Which lines of the material below contain the string "present"? Return each of them in full, matching case exactly.

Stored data
[start]

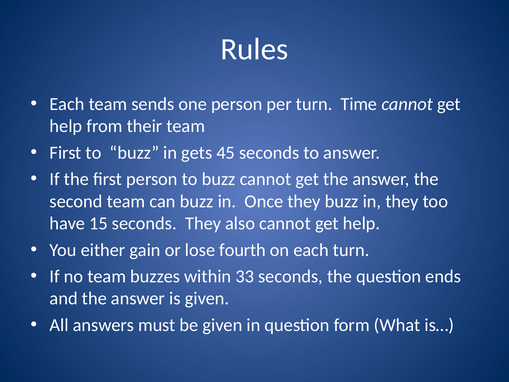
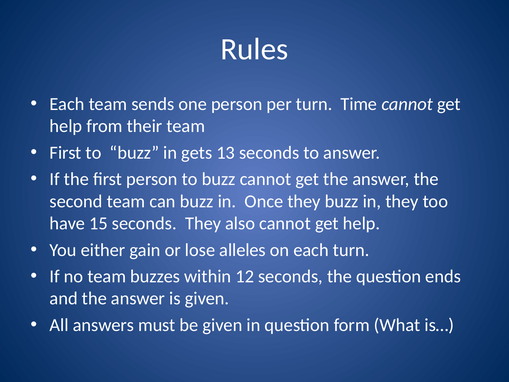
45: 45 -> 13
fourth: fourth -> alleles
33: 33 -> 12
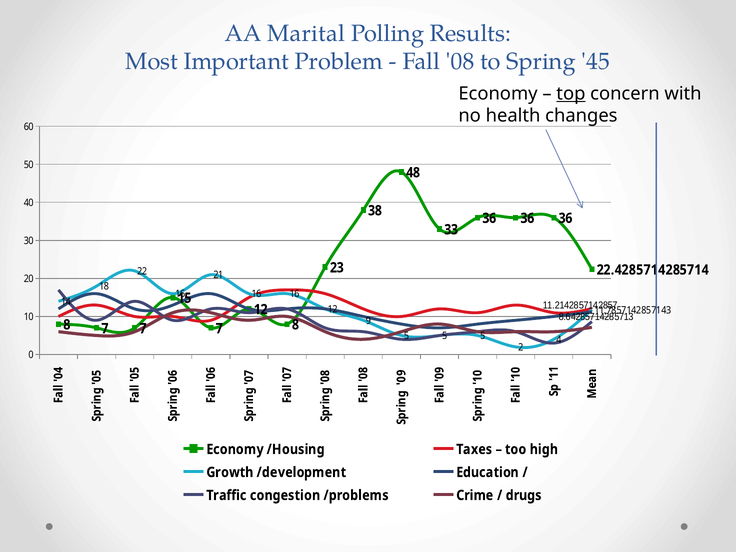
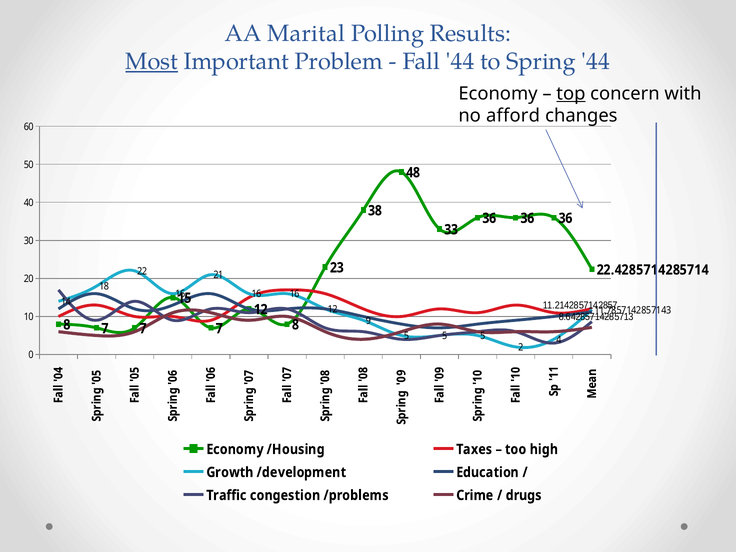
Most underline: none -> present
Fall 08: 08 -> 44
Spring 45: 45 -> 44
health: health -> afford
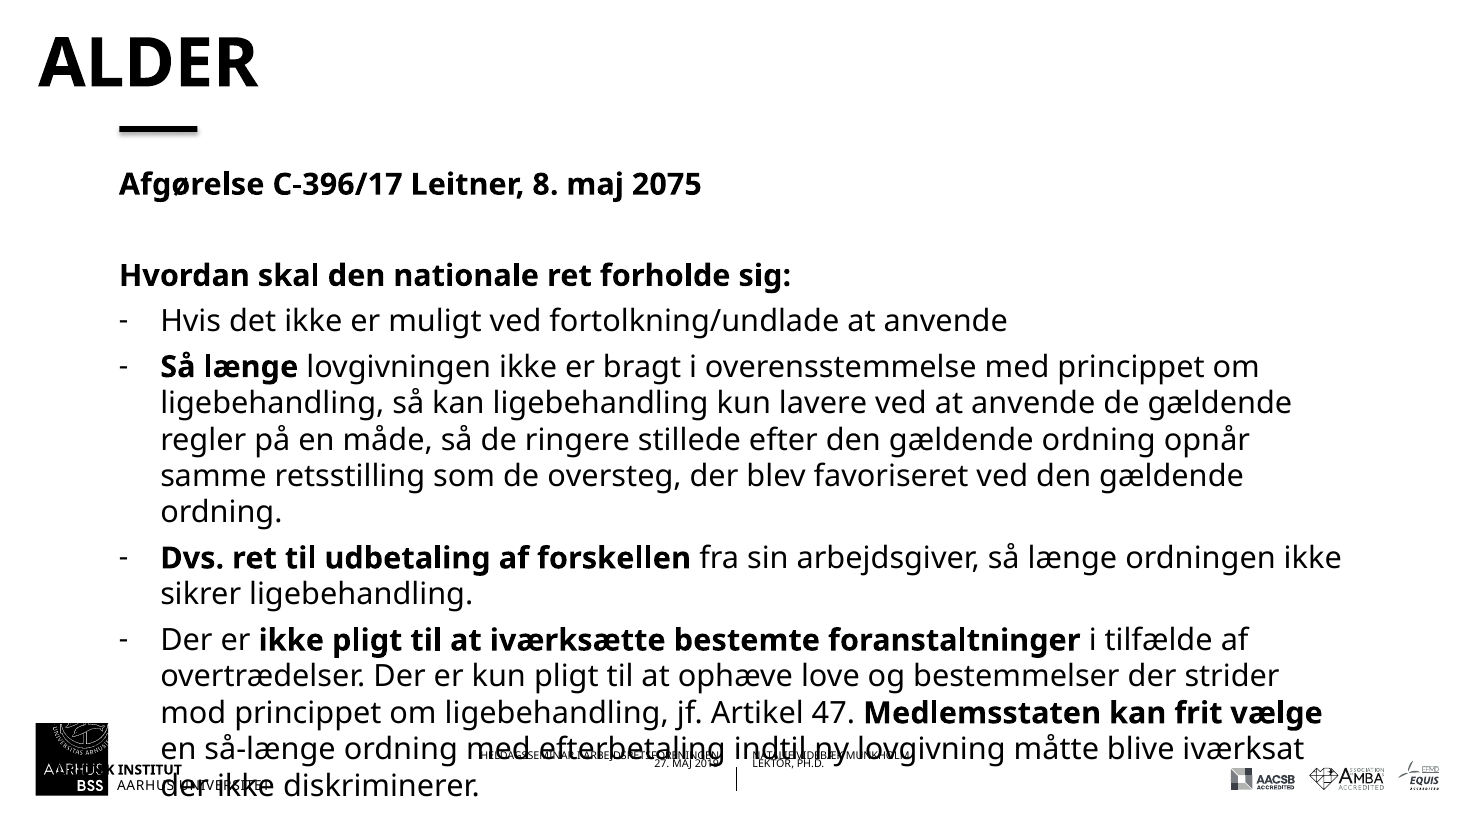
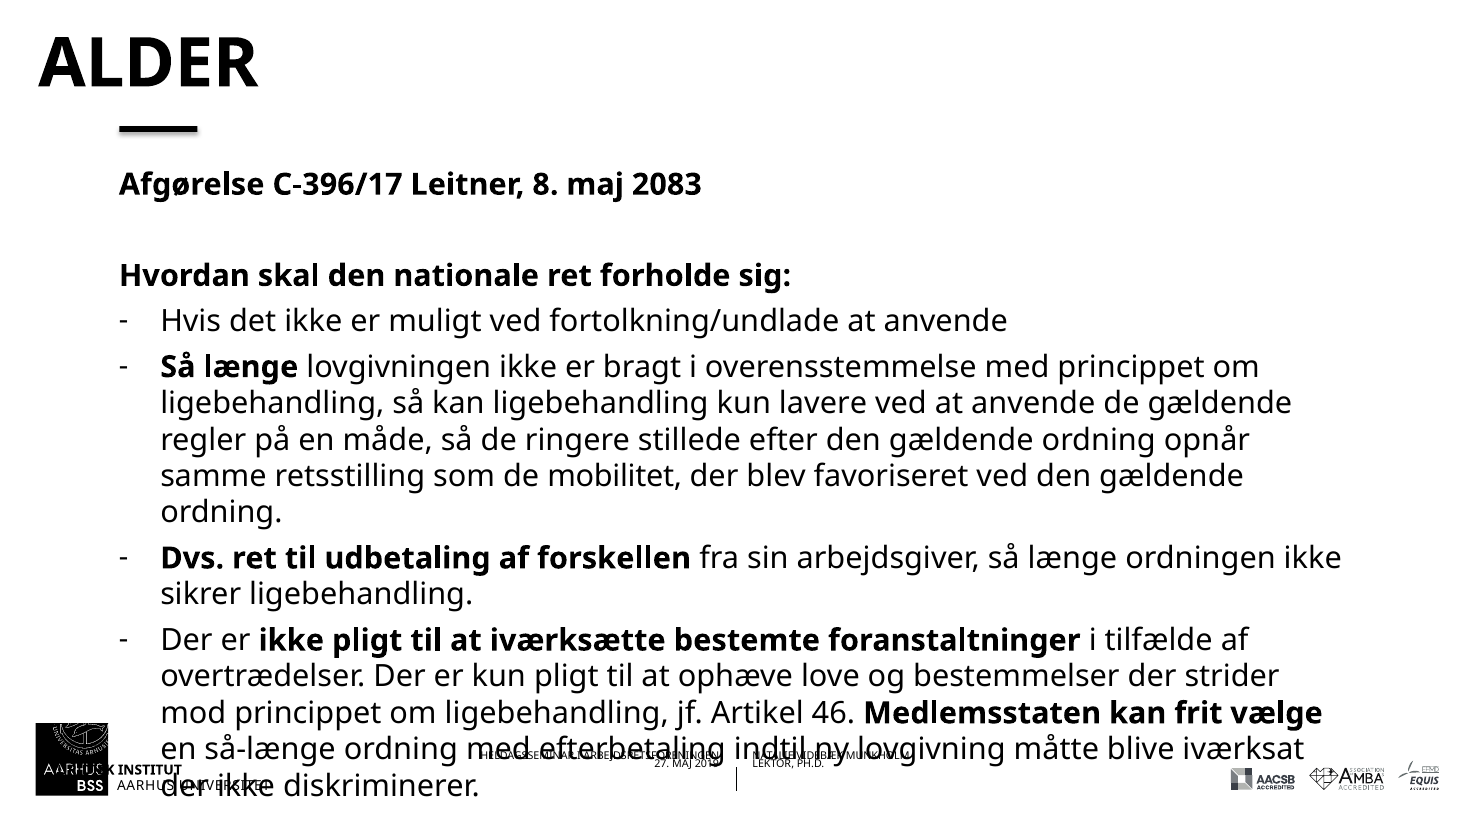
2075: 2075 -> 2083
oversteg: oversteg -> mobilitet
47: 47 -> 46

[end]
[start]

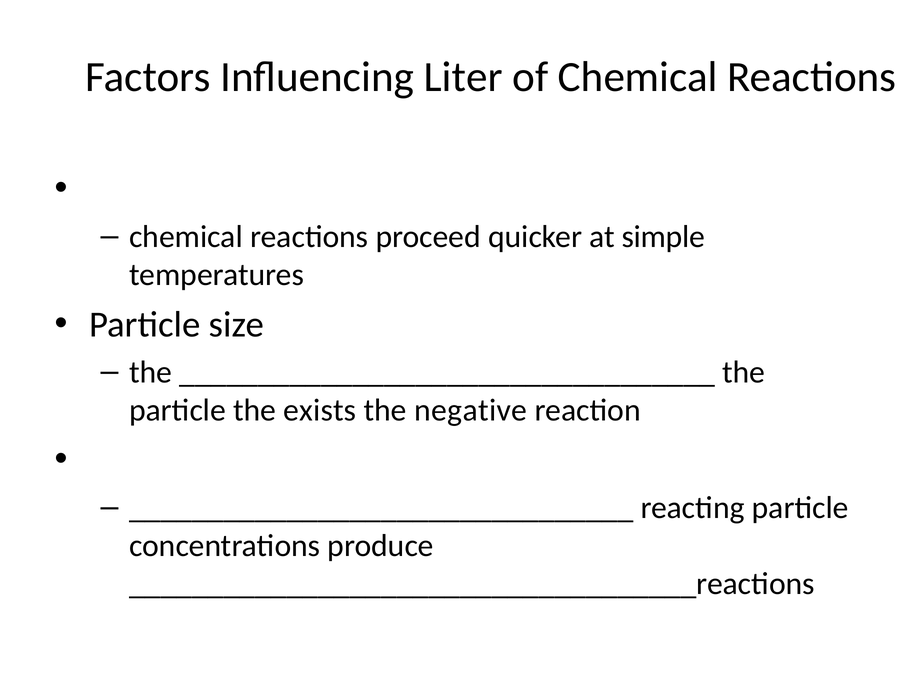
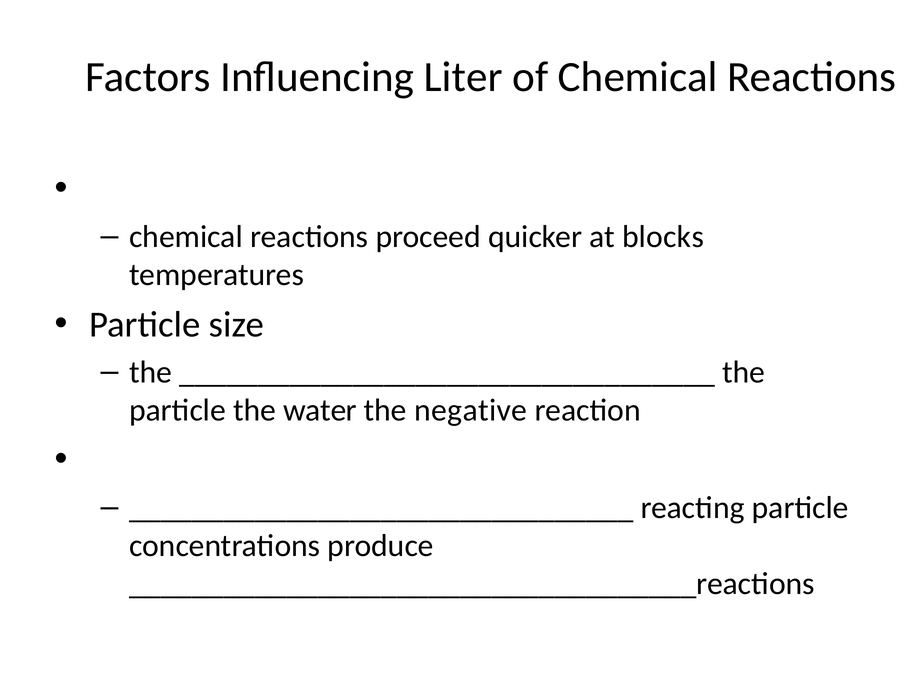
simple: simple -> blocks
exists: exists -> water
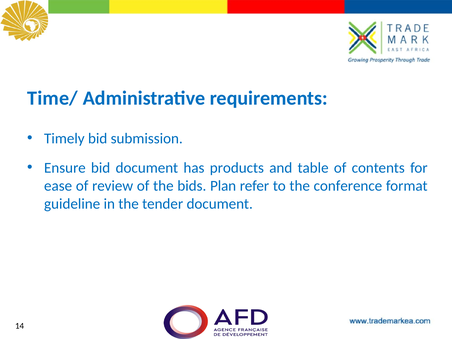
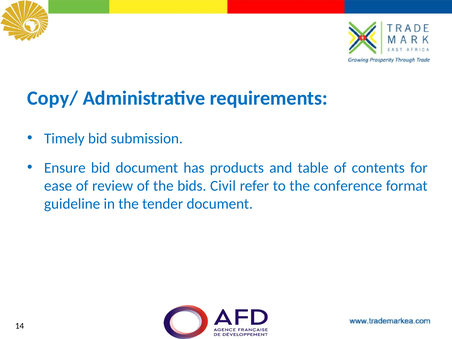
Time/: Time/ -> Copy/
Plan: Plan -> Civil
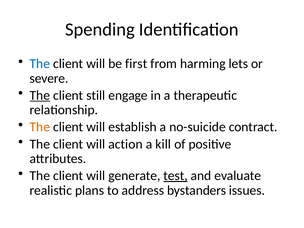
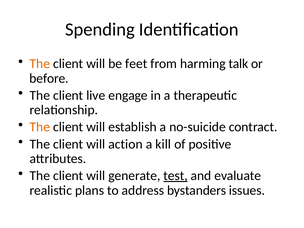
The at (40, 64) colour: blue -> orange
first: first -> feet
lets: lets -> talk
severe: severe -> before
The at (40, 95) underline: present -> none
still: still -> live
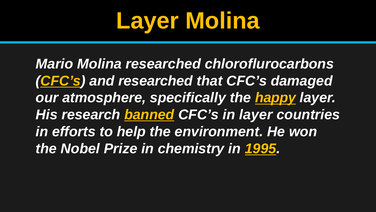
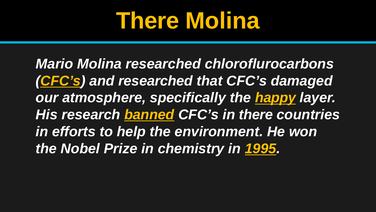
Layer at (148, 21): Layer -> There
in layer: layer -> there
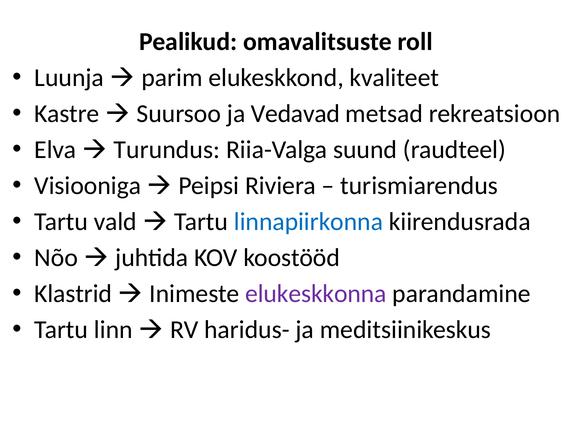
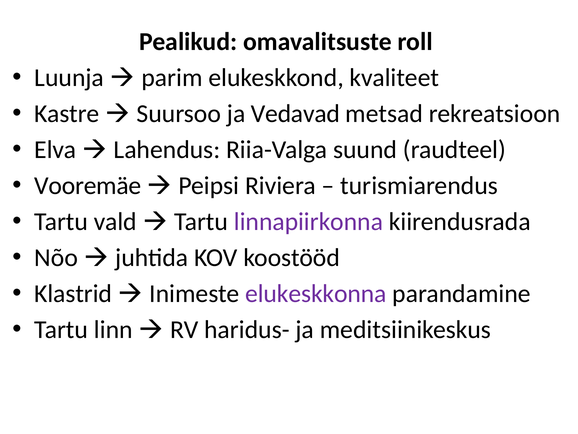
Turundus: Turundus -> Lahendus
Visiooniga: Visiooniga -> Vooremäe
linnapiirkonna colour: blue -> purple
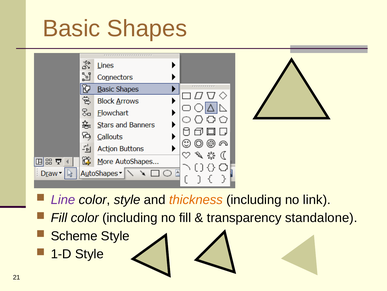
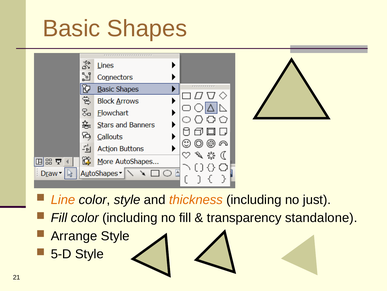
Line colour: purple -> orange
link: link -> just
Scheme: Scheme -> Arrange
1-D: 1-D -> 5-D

[end]

== Final result ==
Most underline: none -> present
The at (40, 95) underline: present -> none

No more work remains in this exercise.